I heard you propose your plan for independent, non-media-controlled exit polling, and I think this may be one of the best ideas for restoring the integrity of our elections.

My only concern is that, while I trust Zogby, it is still a private company, and I am wary of this precedent. Is there any way that we can be assured a rival private company will not present bogus exit polling results? How do we do oversight on this process?

Thanks for Nova M Radio and all the good work you do for our democracy.
anotherbozo
67-year-old artist living in New
02:05 PM on 01/11/2008
Andrew Kohut's op-ed in yesterday's Times, I think, had it right. At least it sits right with what I know about working-class white voters: if they're uncomfortable about voting for a black man, they certainly wouldn't reveal that to pollsters. They'd either lie or refuse (in great numbers) to discuss their vote.

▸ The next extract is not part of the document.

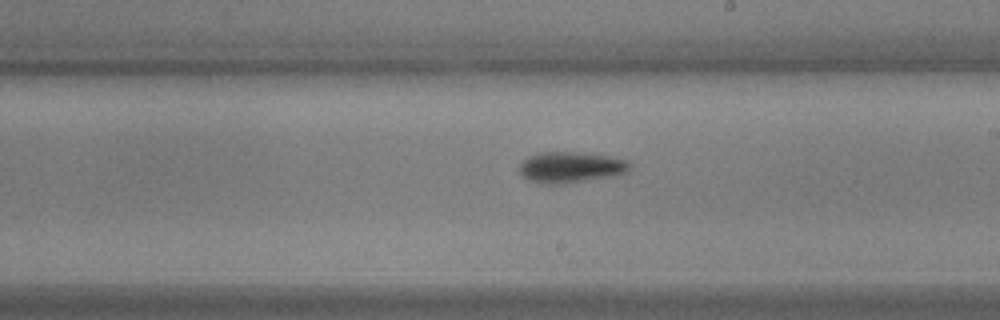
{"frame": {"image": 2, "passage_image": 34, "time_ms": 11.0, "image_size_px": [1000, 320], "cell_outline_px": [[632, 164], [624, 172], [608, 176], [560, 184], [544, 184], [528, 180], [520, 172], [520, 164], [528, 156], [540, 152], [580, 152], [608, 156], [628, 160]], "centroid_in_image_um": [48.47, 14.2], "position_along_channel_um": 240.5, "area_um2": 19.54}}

Could have skewed the polls--entrance AND exit polls--as never before.

Kohut says the same thing happened in David Dinkins' bid for the NYC mayoralty. He barely won, but pollsters had him way ahead going in.
08:40 PM on 01/10/2008
Right on. Smells like voting machine fraud.
07:21 PM on 01/10/2008
Dear Mr. Drobny,

Just wanted to drop in and wish You and Anitta a wonderful New Year. Also, I've been rethinging the Mike Bloomberg for President thing, you may have been on to something with that posting after all. Agape.
06:59 PM on 01/10/2008
"All of this is theoretical unless we get the exit polls. There must be a reason that the networks have not disclosed the details."

agreed.

1/10/2008 2:47AM

"Even the Exit Polls showed that Obama should have won, according to Chris Matthews on Hardball today. It's the first specific indication that we've seen that the raw, unadjusted Exit Poll data, which only corporate mainstream media folks, not mere mortals, are allowed to see, confirmed all of the pre-election polling which predicted an Obama win."

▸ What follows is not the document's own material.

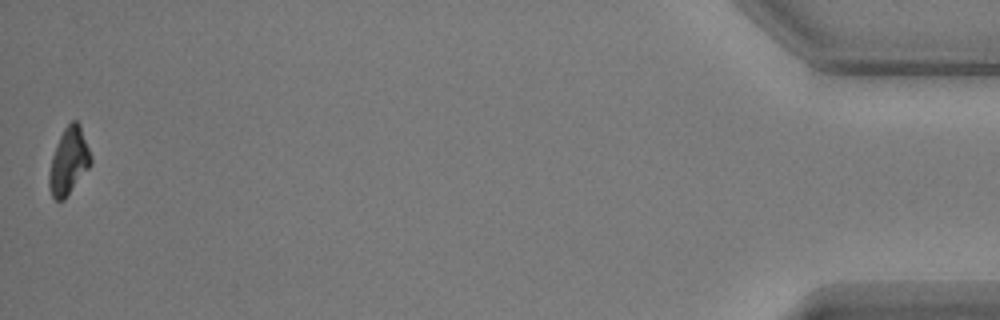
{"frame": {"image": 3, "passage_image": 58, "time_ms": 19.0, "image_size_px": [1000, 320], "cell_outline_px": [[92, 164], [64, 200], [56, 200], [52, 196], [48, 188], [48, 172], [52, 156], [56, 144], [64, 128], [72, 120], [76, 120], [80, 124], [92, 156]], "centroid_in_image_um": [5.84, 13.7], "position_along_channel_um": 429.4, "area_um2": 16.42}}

http://www.bradblog.com/?p=5535

CHRIS MATTHEWS: So what accounts for Hillary Clinton's victory in New Hampshire? What we don't know is why the victory is so much different in fact, then the polling ahead of time, including what we call the Exit Polls were telling us. Obama was ahead in those polls by an average of 8 points, and even our own Exit Polls, taken as people came out of voting, showed him ahead. So what's going on here?